[WHAT IS BEING ASKED]:
Type the entries out again exactly as they read, but leave every picture behind.

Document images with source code
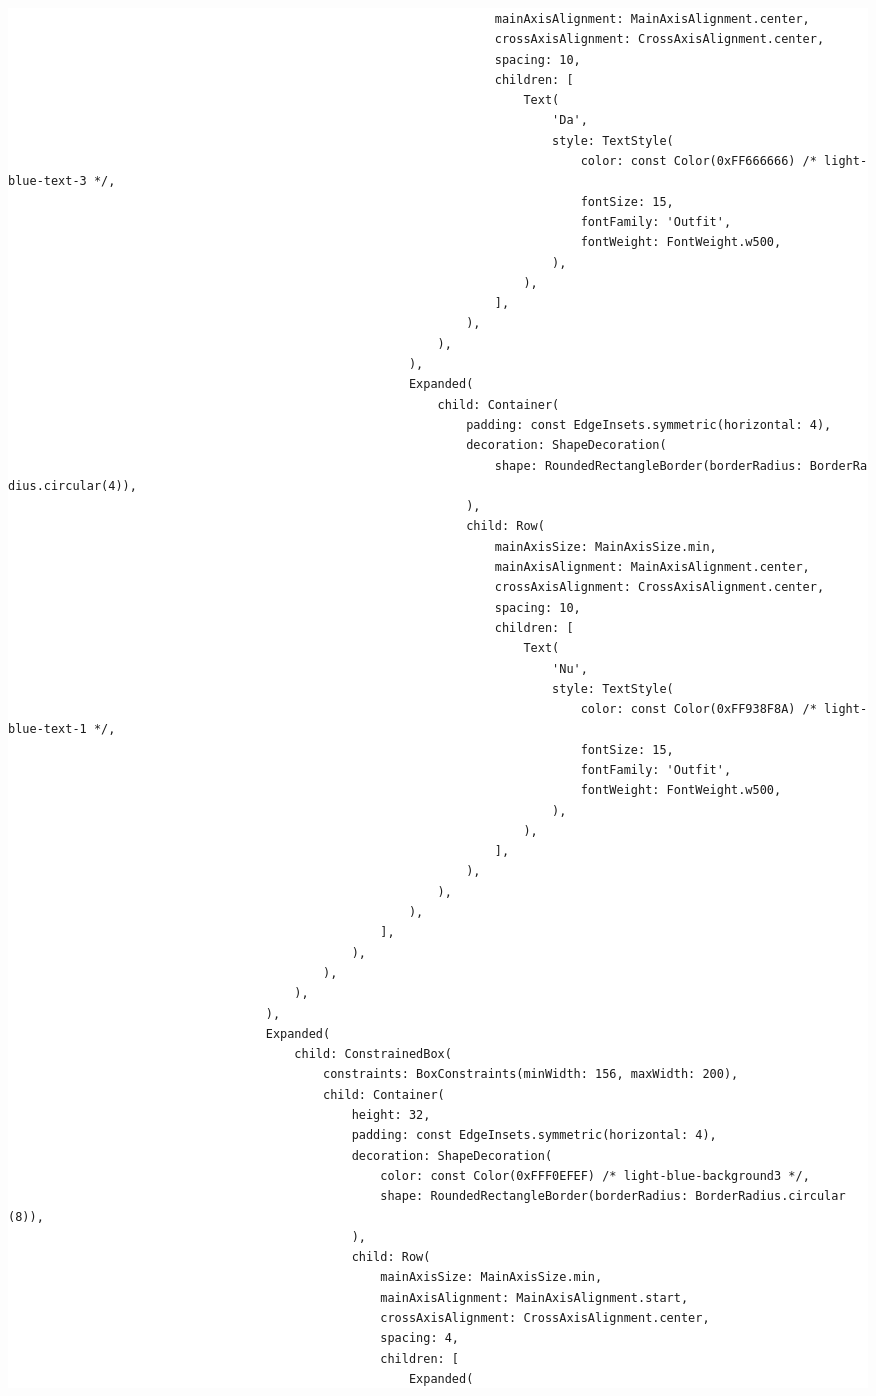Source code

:                                                                         mainAxisAlignment: MainAxisAlignment.center,
                                                                        crossAxisAlignment: CrossAxisAlignment.center,
                                                                        spacing: 10,
                                                                        children: [
                                                                            Text(
                                                                                'Da',
                                                                                style: TextStyle(
                                                                                    color: const Color(0xFF666666) /* light-blue-text-3 */,
                                                                                    fontSize: 15,
                                                                                    fontFamily: 'Outfit',
                                                                                    fontWeight: FontWeight.w500,
                                                                                ),
                                                                            ),
                                                                        ],
                                                                    ),
                                                                ),
                                                            ),
                                                            Expanded(
                                                                child: Container(
                                                                    padding: const EdgeInsets.symmetric(horizontal: 4),
                                                                    decoration: ShapeDecoration(
                                                                        shape: RoundedRectangleBorder(borderRadius: BorderRadius.circular(4)),
                                                                    ),
                                                                    child: Row(
                                                                        mainAxisSize: MainAxisSize.min,
                                                                        mainAxisAlignment: MainAxisAlignment.center,
                                                                        crossAxisAlignment: CrossAxisAlignment.center,
                                                                        spacing: 10,
                                                                        children: [
                                                                            Text(
                                                                                'Nu',
                                                                                style: TextStyle(
                                                                                    color: const Color(0xFF938F8A) /* light-blue-text-1 */,
                                                                                    fontSize: 15,
                                                                                    fontFamily: 'Outfit',
                                                                                    fontWeight: FontWeight.w500,
                                                                                ),
                                                                            ),
                                                                        ],
                                                                    ),
                                                                ),
                                                            ),
                                                        ],
                                                    ),
                                                ),
                                            ),
                                        ),
                                        Expanded(
                                            child: ConstrainedBox(
                                                constraints: BoxConstraints(minWidth: 156, maxWidth: 200),
                                                child: Container(
                                                    height: 32,
                                                    padding: const EdgeInsets.symmetric(horizontal: 4),
                                                    decoration: ShapeDecoration(
                                                        color: const Color(0xFFF0EFEF) /* light-blue-background3 */,
                                                        shape: RoundedRectangleBorder(borderRadius: BorderRadius.circular(8)),
                                                    ),
                                                    child: Row(
                                                        mainAxisSize: MainAxisSize.min,
                                                        mainAxisAlignment: MainAxisAlignment.start,
                                                        crossAxisAlignment: CrossAxisAlignment.center,
                                                        spacing: 4,
                                                        children: [
                                                            Expanded(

[SOLUTION BELOW]:
Source code

:                                                                         mainAxisAlignment: MainAxisAlignment.center,
                                                                        crossAxisAlignment: CrossAxisAlignment.center,
                                                                        spacing: 10,
                                                                        children: [
                                                                            Text(
                                                                                'Da',
                                                                                style: TextStyle(
                                                                                    color: const Color(0xFF666666) /* light-blue-text-3 */,
                                                                                    fontSize: 15,
                                                                                    fontFamily: 'Outfit',
                                                                                    fontWeight: FontWeight.w500,
                                                                                ),
                                                                            ),
                                                                        ],
                                                                    ),
                                                                ),
                                                            ),
                                                            Expanded(
                                                                child: Container(
                                                                    padding: const EdgeInsets.symmetric(horizontal: 4),
                                                                    decoration: ShapeDecoration(
                                                                        shape: RoundedRectangleBorder(borderRadius: BorderRadius.circular(4)),
                                                                    ),
                                                                    child: Row(
                                                                        mainAxisSize: MainAxisSize.min,
                                                                        mainAxisAlignment: MainAxisAlignment.center,
                                                                        crossAxisAlignment: CrossAxisAlignment.center,
                                                                        spacing: 10,
                                                                        children: [
                                                                            Text(
                                                                                'Nu',
                                                                                style: TextStyle(
                                                                                    color: const Color(0xFF938F8A) /* light-blue-text-1 */,
                                                                                    fontSize: 15,
                                                                                    fontFamily: 'Outfit',
                                                                                    fontWeight: FontWeight.w500,
                                                                                ),
                                                                            ),
                                                                        ],
                                                                    ),
                                                                ),
                                                            ),
                                                        ],
                                                    ),
                                                ),
                                            ),
                                        ),
                                        Expanded(
                                            child: ConstrainedBox(
                                                constraints: BoxConstraints(minWidth: 156, maxWidth: 200),
                                                child: Container(
                                                    height: 32,
                                                    padding: const EdgeInsets.symmetric(horizontal: 4),
                                                    decoration: ShapeDecoration(
                                                        color: const Color(0xFFF0EFEF) /* light-blue-background3 */,
                                                        shape: RoundedRectangleBorder(borderRadius: BorderRadius.circular(8)),
                                                    ),
                                                    child: Row(
                                                        mainAxisSize: MainAxisSize.min,
                                                        mainAxisAlignment: MainAxisAlignment.start,
                                                        crossAxisAlignment: CrossAxisAlignment.center,
                                                        spacing: 4,
                                                        children: [
                                                            Expanded(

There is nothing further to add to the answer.